Does cancer cause pain in pets?
- Pain is common in pets with cancer, with some tumors causing more pain than others. In addition to pain caused by the actual tumors, pets will also experience pain associated with cancer treatments such as surgery, radiation therapy or chemotherapy.
- Untreated pain decreases the pet’s quality of life, and prolongs recovery from the illness, treatment or injury. It is, therefore, essential that veterinary teams that are taking care of pets with cancer should also play a vital role in educating pet owners about recognizing and managing pain in their pets.
- The best way to manage cancer pain in pets is to prevent it, a term referred to as preemptive pain management. This strategy anticipates pain ahead of time and administers pain medication before the pet actually experiences pain, thus ensuring the pet’s maximum comfort.
How important is nutritional support for pets with cancer?
- Cancer cachexia (a term referring to progressive severe weight loss) is frequently observed in pets with cancer. Pets with cancer lose weight partly because of lack of appetite and partly because of cancer-induced altered metabolism.
- Some of the causes for decreased appetite are related to the cancer itself (for example, tumors may physically interfere with food chewing, swallowing, and digestion process) and some may be related to the side effects of cancer treatment (for example,
- some chemotherapy drugs cause nausea and vomiting, and radiation therapy can cause mouth inflammation).
- Proper nutrition while undergoing cancer treatment is essential to maintain your pet’s strength, improve survival times, quality of life and maximize response to therapy. Adequate nutritional support was shown to decrease the duration of hospitalization, reduce post-surgery complications and enhance the healing process.
- Additionally, pets with cancer need to be fed diets specifically designed to provide maximum benefit and nutritional support for the patient.
What are the treatment options for pancreatic cancer in cats and dogs?
- Most nonislet cell cancers in the pancreas metastasize to the regional lymph nodes and liver, or have become invasive at the time of diagnosis.
- If the cancer has spread, surgery is not typically performed.

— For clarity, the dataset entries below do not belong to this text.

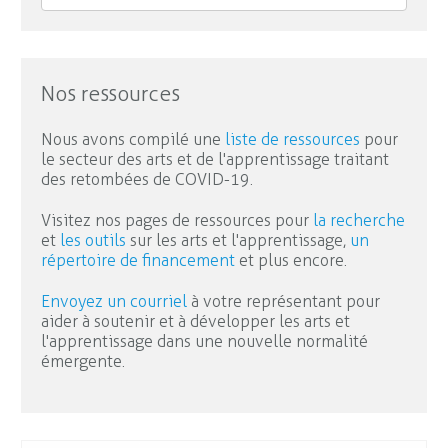
Nos ressources
Nous avons compilé une
liste de ressources
pour
le secteur des arts et de l'apprentissage traitant
des retombées de COVID-19.
Visitez nos pages de ressources pour
la recherche
et
les outils
sur les arts et l'apprentissage,
un
répertoire de financement
et plus encore.
Envoyez un courriel
à votre représentant pour
aider à soutenir et à développer les arts et
l'apprentissage dans une nouvelle normalité
émergente.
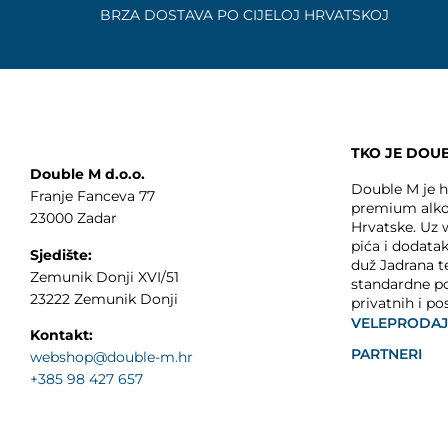
BRZA DOSTAVA PO CIJELOJ HRVATSKOJ
TKO JE DOU
Double M d.o.o.
Double M je hr
Franje Fanceva 77
premium alko
23000 Zadar
Hrvatske. Uz
pića i dodata
Sjedište:
duž Jadrana t
Zemunik Donji XVI/51
standardne p
23222 Zemunik Donji
privatnih i po
VELEPRODA
Kontakt:
PARTNERI
webshop@double-m.hr
+385 98 427 657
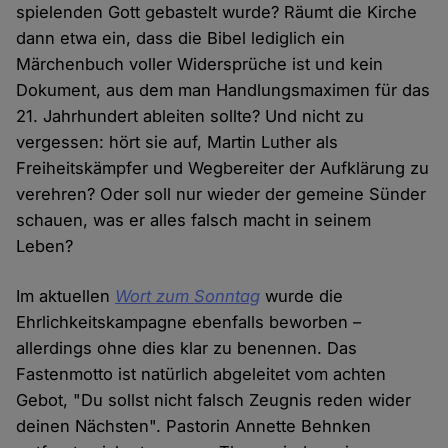
spielenden Gott gebastelt wurde? Räumt die Kirche
dann etwa ein, dass die Bibel lediglich ein
Märchenbuch voller Widersprüche ist und kein
Dokument, aus dem man Handlungsmaximen für das
21. Jahrhundert ableiten sollte? Und nicht zu
vergessen: hört sie auf, Martin Luther als
Freiheitskämpfer und Wegbereiter der Aufklärung zu
verehren? Oder soll nur wieder der gemeine Sünder
schauen, was er alles falsch macht in seinem
Leben?
Im aktuellen
Wort zum Sonntag
wurde die
Ehrlichkeitskampagne ebenfalls beworben –
allerdings ohne dies klar zu benennen. Das
Fastenmotto ist natürlich abgeleitet vom achten
Gebot, "Du sollst nicht falsch Zeugnis reden wider
deinen Nächsten". Pastorin Annette Behnken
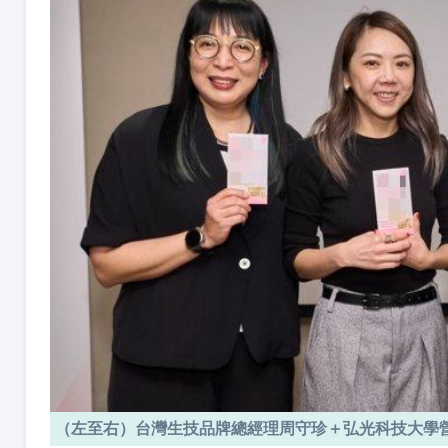
（左至右）台灣生技品牌總經理周守珍＋弘光科技大學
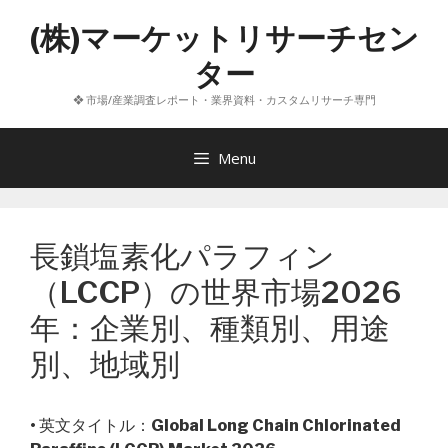
コ
(株)マーケットリサーチセン
ン
テ
ター
ン
❖ 市場/産業調査レポート・業界資料・カスタムリサーチ専門
ツ
へ
ス
Menu
キ
ッ
プ
長鎖塩素化パラフィン
（LCCP）の世界市場2026
年：企業別、種類別、用途
別、地域別
• 英文タイトル：
Global Long Chain Chlorinated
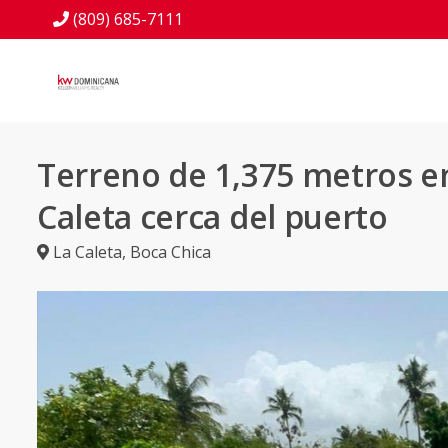
(809) 685-7111
Terreno de 1,375 metros en
Caleta cerca del puerto
La Caleta
,
Boca Chica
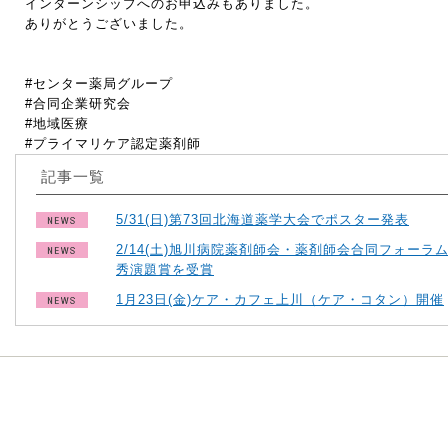
インターンシップへのお申込みもありました。
ありがとうございました。
#センター薬局グループ
#合同企業研究会
#地域医療
#プライマリケア認定薬剤師
記事一覧
5/31(日)第73回北海道薬学大会でポスター発表
2/14(土)旭川病院薬剤師会・薬剤師会合同フォーラ
秀演題賞を受賞
1月23日(金)ケア・カフェ上川（ケア・コタン）開催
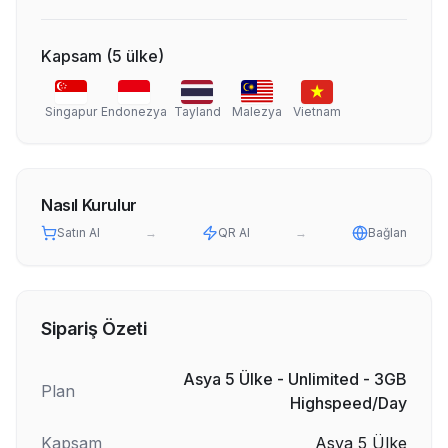
Kapsam
(
5
ülke
)
Singapur
Endonezya
Tayland
Malezya
Vietnam
Nasıl Kurulur
Satın Al
→
QR Al
→
Bağlan
Sipariş Özeti
Asya 5 Ülke - Unlimited - 3GB
Plan
Highspeed/Day
Kapsam
Asya 5 Ülke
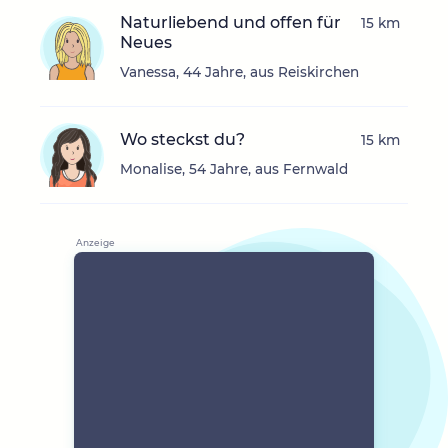
Naturliebend und offen für
15 km
Neues
Vanessa, 44 Jahre, aus Reiskirchen
Wo steckst du?
15 km
Monalise, 54 Jahre, aus Fernwald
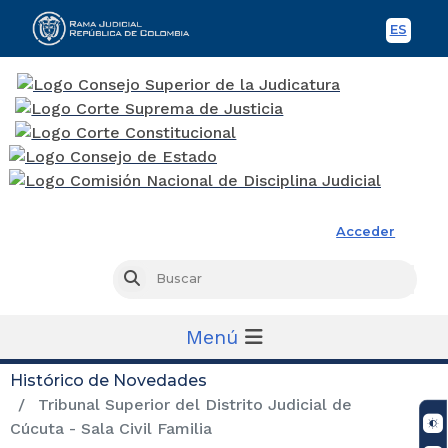
ES
Spani
Rama Judicial
Acceder
Busc
Buscar
Menú
Histórico de Novedades
Tribunal Superior del Distrito Judicial de
Cúcuta - Sala Civil Familia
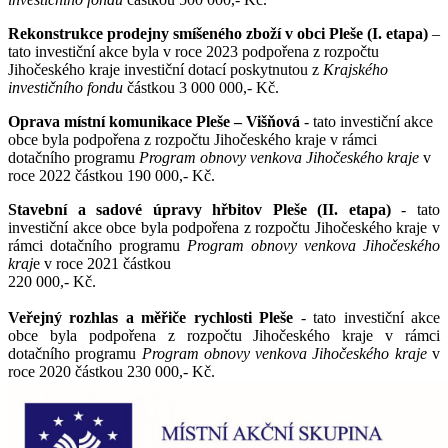
Rekonstrukce prodejny smíšeného zboží v obci Pleše (I. etapa)
–
tato investiční akce byla v roce 2023 podpořena z rozpočtu
Jihočeského kraje investiční dotací poskytnutou z
Krajského
investičního fondu
částkou 3 000 000,- Kč.
Oprava místní komunikace Pleše – Višňová
- tato investiční akce
obce byla podpořena z rozpočtu Jihočeského kraje v rámci
dotačního programu
Program obnovy venkova Jihočeského kraje
v
roce 2022 částkou 190 000,- Kč.
Stavební a sadové úpravy hřbitov Pleše (II. etapa)
- tato
investiční akce obce byla podpořena z rozpočtu Jihočeského kraje v
rámci dotačního programu
Program obnovy venkova Jihočeského
kraj
e v roce 2021 částkou
220 000,- Kč.
Veřejný rozhlas a měřiče rychlosti Pleše
- tato investiční akce
obce byla podpořena z rozpočtu Jihočeského kraje v rámci
dotačního programu
Program obnovy venkova Jihočeského kraje
v
roce 2020 částkou 230 000,- Kč.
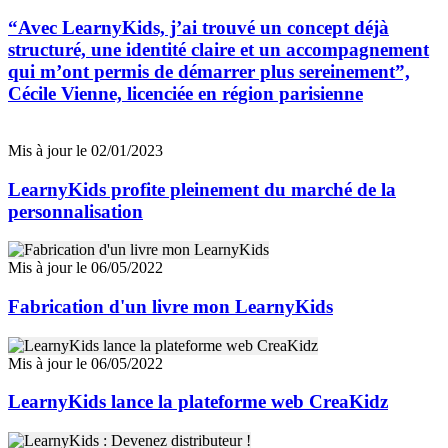
“Avec LearnyKids, j’ai trouvé un concept déjà
structuré, une identité claire et un accompagnement
qui m’ont permis de démarrer plus sereinement”,
Cécile Vienne, licenciée en région parisienne
Mis à jour le 02/01/2023
LearnyKids profite pleinement du marché de la
personnalisation
Mis à jour le 06/05/2022
Fabrication d'un livre mon LearnyKids
Mis à jour le 06/05/2022
LearnyKids lance la plateforme web CreaKidz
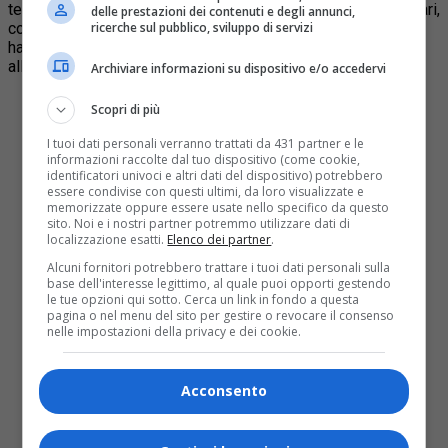
temperature frigo (da 2 a 8 gradi) e il prezzo sarà di 25 dollari,
delle prestazioni dei contenuti e degli annunci,
compreso un margine di profitti. Le altre aziende, invece,
ricerche sul pubblico, sviluppo di servizi
hanno annunciato che lo venderanno a prezzo di costo, fino
alla fine della pandemia.
Archiviare informazioni su dispositivo e/o accedervi
Il mondo attende con impazienza i risultati positivi
Scopri di più
degli studi clinici sul vaccino per il Covid-19 nella
speranza di avere uno strumento che aiuti a tenere
I tuoi dati personali verranno trattati da 431 partner e le
sotto controllo la pandemia, ma la loro validazione
informazioni raccolte dal tuo dispositivo (come cookie,
identificatori univoci e altri dati del dispositivo) potrebbero
per la distribuzione servirà a poco se questi
essere condivise con questi ultimi, da loro visualizzate e
vaccini non vengono distribuiti equamente alle
memorizzate oppure essere usate nello specifico da questo
persone di tutto il mondo a un prezzo di costo
sito. Noi e i nostri partner potremmo utilizzare dati di
completamente trasparente – dice
Stella Egidi
,
localizzazione esatti.
Elenco dei partner
.
responsabile medico di Medici senza frontiere.
Alcuni fornitori potrebbero trattare i tuoi dati personali sulla
base dell'interesse legittimo, al quale puoi opporti gestendo
La capacità del settore pubblico di stabilire un
le tue opzioni qui sotto. Cerca un link in fondo a questa
prezzo equo richiede trasparenza. Moderna deve
pagina o nel menu del sito per gestire o revocare il consenso
impegnarsi nella pubblicazione di un’analisi
nelle impostazioni della privacy e dei cookie.
dettagliata del prezzo e di tutti i costi di sviluppo
del vaccino. Solo se Moderna renderà pubblici
questi dati, i governi potranno valutare se i prezzi
Acconsento
sono giusti e accessibili. La ricerca, lo sviluppo e
la produzione del vaccino Moderna sono stati per
lo più finanziati da fondi pubblici, con circa 2,5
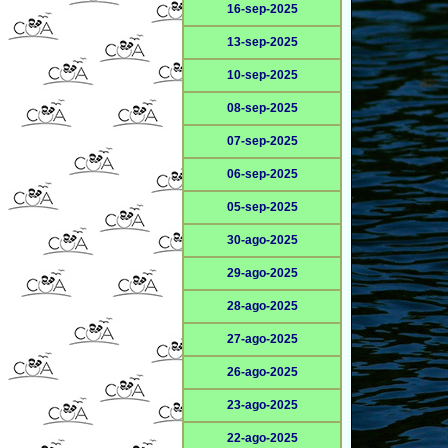
16-sep-2025
13-sep-2025
10-sep-2025
08-sep-2025
07-sep-2025
06-sep-2025
05-sep-2025
30-ago-2025
29-ago-2025
28-ago-2025
27-ago-2025
26-ago-2025
23-ago-2025
22-ago-2025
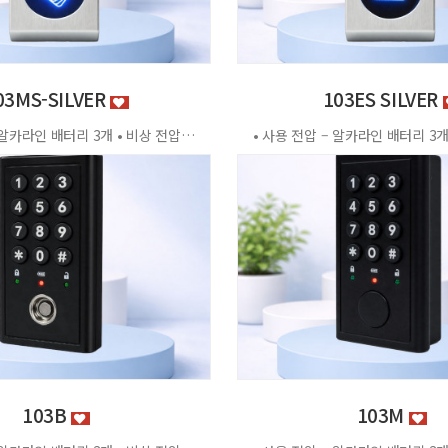
03MS-SILVER
103ES SILVER
• 사용 전압 – 알카라인 배터리 3개 • 비상 전압 - DC3.2V±0.2V • 전력 소비량 – 정전류 : ≤30μA 동작전류 : ≤150 MA • 사용 환경 – 온도 : 0℃ ~ +70℃ 습도 : RH 20% ~ RH95%RH 사용방법 < 잠금방법 > - 비밀번호 4자리 숫자를 입력하면 문이 자동으로 잠깁니다. < 찾는방법> - 입력했던 비밀번호 4자리 숫자를 누르면 자동으로 문이 열립니다. - 비밀번호를 잊었을 경우 마스터키 사용 가능 특징 - 마스터키 10개까지 등록가능 - 버튼 백라이트 - 배터리 방전 시 외부전원 공급기 사용가능 - 자동/수동 잠금 설정 가능 - 마스터 비밀번호 설정 가능 - 무음모드 가능 - 13.56MHZ [이 게시물은 관리자님에 의해 2026-06-18 11:43:04 제품소개에서 복사 됨]
103B
103M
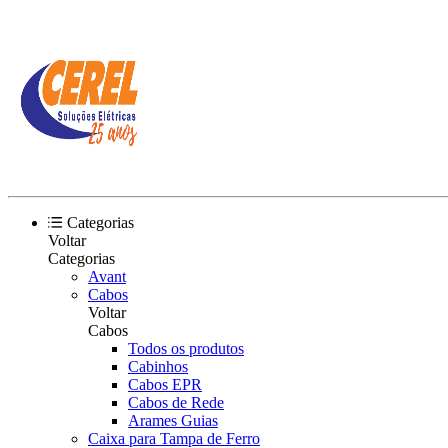
Categorias
Voltar
Categorias
Avant
Cabos
Voltar
Cabos
Todos os produtos
Cabinhos
Cabos EPR
Cabos de Rede
Arames Guias
Caixa para Tampa de Ferro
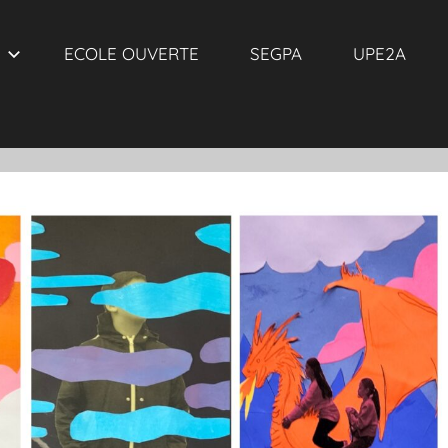
ECOLE OUVERTE
SEGPA
UPE2A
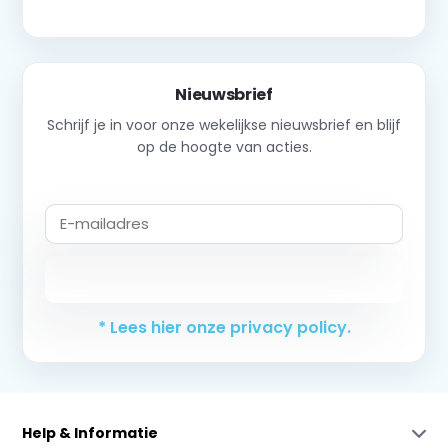
Nieuwsbrief
Schrijf je in voor onze wekelijkse nieuwsbrief en blijf
op de hoogte van acties.
Abonneer
* Lees hier onze privacy policy.
Help & Informatie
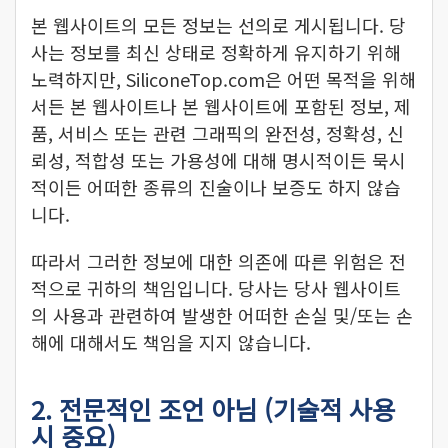
본 웹사이트의 모든 정보는 선의로 게시됩니다. 당
사는 정보를 최신 상태로 정확하게 유지하기 위해
노력하지만, SiliconeTop.com은 어떤 목적을 위해
서든 본 웹사이트나 본 웹사이트에 포함된 정보, 제
품, 서비스 또는 관련 그래픽의 완전성, 정확성, 신
뢰성, 적합성 또는 가용성에 대해 명시적이든 묵시
적이든 어떠한 종류의 진술이나 보증도 하지 않습
니다.
따라서 그러한 정보에 대한 의존에 따른 위험은 전
적으로 귀하의 책임입니다. 당사는 당사 웹사이트
의 사용과 관련하여 발생한 어떠한 손실 및/또는 손
해에 대해서도 책임을 지지 않습니다.
2. 전문적인 조언 아님 (기술적 사용
시 중요)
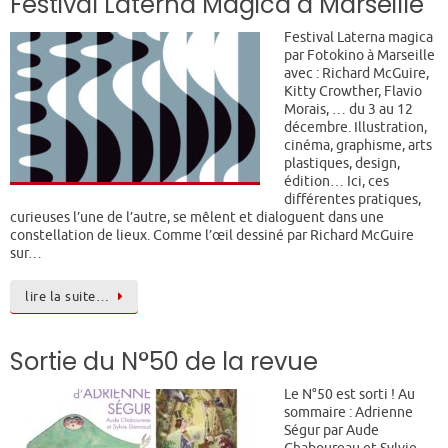
Festival Laterna Magica à Marseille
Festival Laterna magica
par Fotokino à Marseille
avec : Richard McGuire,
Kitty Crowther, Flavio
Morais, … du 3 au 12
décembre. Illustration,
cinéma, graphisme, arts
plastiques, design,
édition… Ici, ces
différentes pratiques,
curieuses l’une de l’autre, se mêlent et dialoguent dans une
constellation de lieux. Comme l’œil dessiné par Richard McGuire
sur…
lire la suite…
Sortie du N°50 de la revue
Le N°50 est sorti ! Au
sommaire : Adrienne
Ségur par Aude
Chaboureau et Sylvie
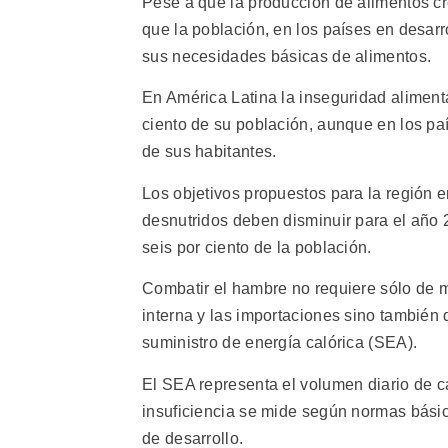
Pese a que la producción de alimentos cre
que la población, en los países en desarr
sus necesidades básicas de alimentos.
En América Latina la inseguridad aliment
ciento de su población, aunque en los paí
de sus habitantes.
Los objetivos propuestos para la región e
desnutridos deben disminuir para el año
seis por ciento de la población.
Combatir el hambre no requiere sólo de m
interna y las importaciones sino también 
suministro de energía calórica (SEA).
El SEA representa el volumen diario de ca
insuficiencia se mide según normas bási
de desarrollo.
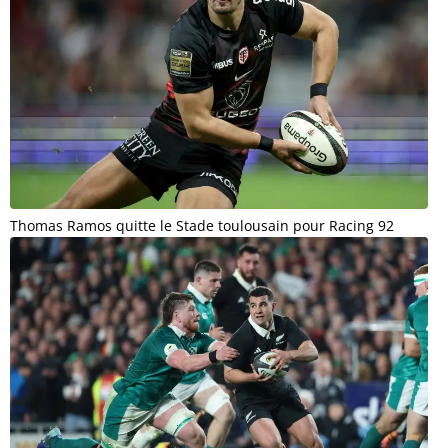
Thomas Ramos quitte le Stade toulousain pour Racing 92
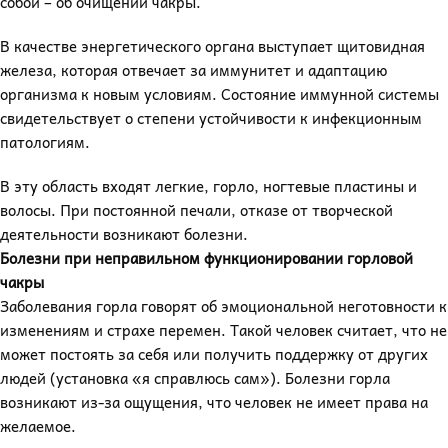
собой – об очищении чакры.
В качестве энергетического органа выступает щитовидная
железа, которая отвечает за иммунитет и адаптацию
организма к новым условиям. Состояние иммунной системы
свидетельствует о степени устойчивости к инфекционным
патологиям.
В эту область входят легкие, горло, ногтевые пластины и
волосы. При постоянной печали, отказе от творческой
деятельности возникают болезни.
Болезни при неправильном функционировании горловой
чакры
Заболевания горла говорят об эмоциональной неготовности к
изменениям и страхе перемен. Такой человек считает, что не
может постоять за себя или получить поддержку от других
людей (установка «я справлюсь сам»). Болезни горла
возникают из-за ощущения, что человек не имеет права на
желаемое.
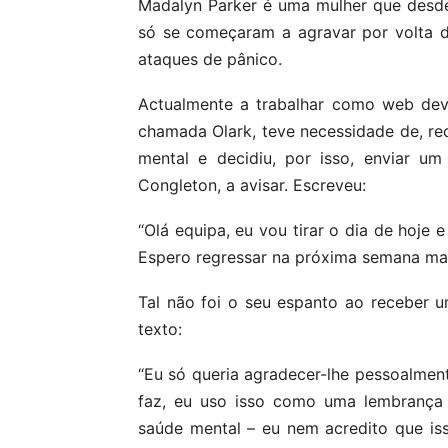
Madalyn Parker é uma mulher que desd
só se começaram a agravar por volta 
ataques de pânico.
Actualmente a trabalhar como web dev
chamada Olark, teve necessidade de, rec
mental e decidiu, por isso, enviar um
Congleton, a avisar. Escreveu:
“Olá equipa, eu vou tirar o dia de hoje
Espero regressar na próxima semana mai
Tal não foi o seu espanto ao receber 
texto:
“Eu só queria agradecer-lhe pessoalmen
faz, eu uso isso como uma lembrança 
saúde mental – eu nem acredito que is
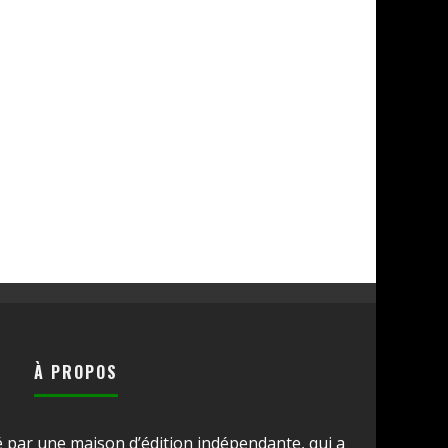
À PROPOS
é par une maison d’édition indépendante, qui a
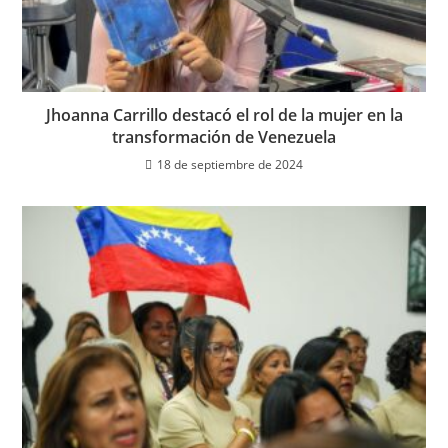
Jhoanna Carrillo destacó el rol de la mujer en la
transformación de Venezuela
18 de septiembre de 2024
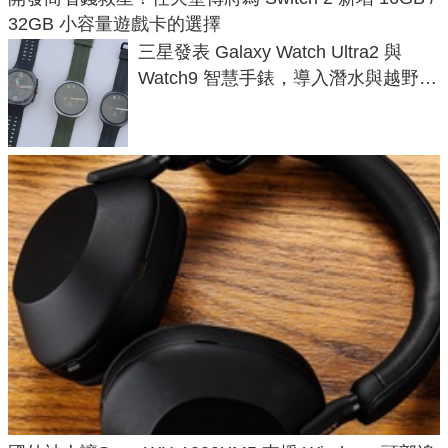
32GB 小容量遊戲卡的選擇
三星發表 Galaxy Watch Ultra2 與
Watch9 智慧手錶，導入潛水與越野跑
導航功能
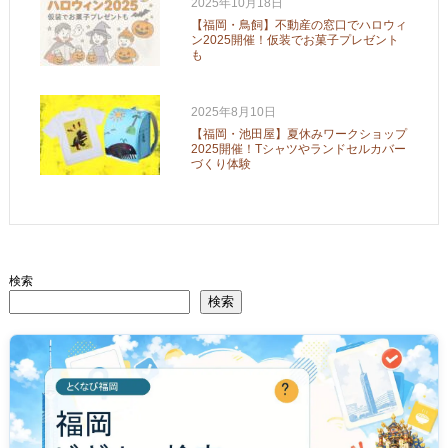
2025年10月18日
【福岡・鳥飼】不動産の窓口でハロウィ
ン2025開催！仮装でお菓子プレゼント
も
2025年8月10日
【福岡・池田屋】夏休みワークショップ
2025開催！Tシャツやランドセルカバー
づくり体験
検索
検索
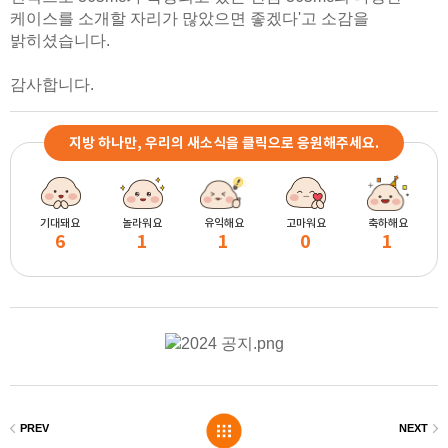
케이스를 소개할 자리가 많았으면 좋겠다'고 소감을
밝히셨습니다.
감사합니다.
지방 하나만, 우리의 새소식을 클릭으로 응원해주세요.
기대돼요
놀라워요
유익해요
고마워요
축하해요
6
1
1
0
1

While surgical removal of the pancreas has been performed in both humans and dogs, it carries a high risk of morbidity and mortality without providing any significant cure benefit.
- If bowel obstruction is inevitable as the tumor grows, gastrointestinal bypass surgery may be a short-term option to reduce the severity of the disease.
- Chemotherapy and radiation have shown limited value for both humans and animals.
What is the prognosis for cats and dogs with pancreatic cancer?
- Unfortunately, the prognosis of pets (and humans) diagnosed with pancreatic cancer is very poor due to the critical location of the disease and the advanced stage typically seen at diagnosis.
- Regardless of treatment, one-year survival after diagnosis has not been reported.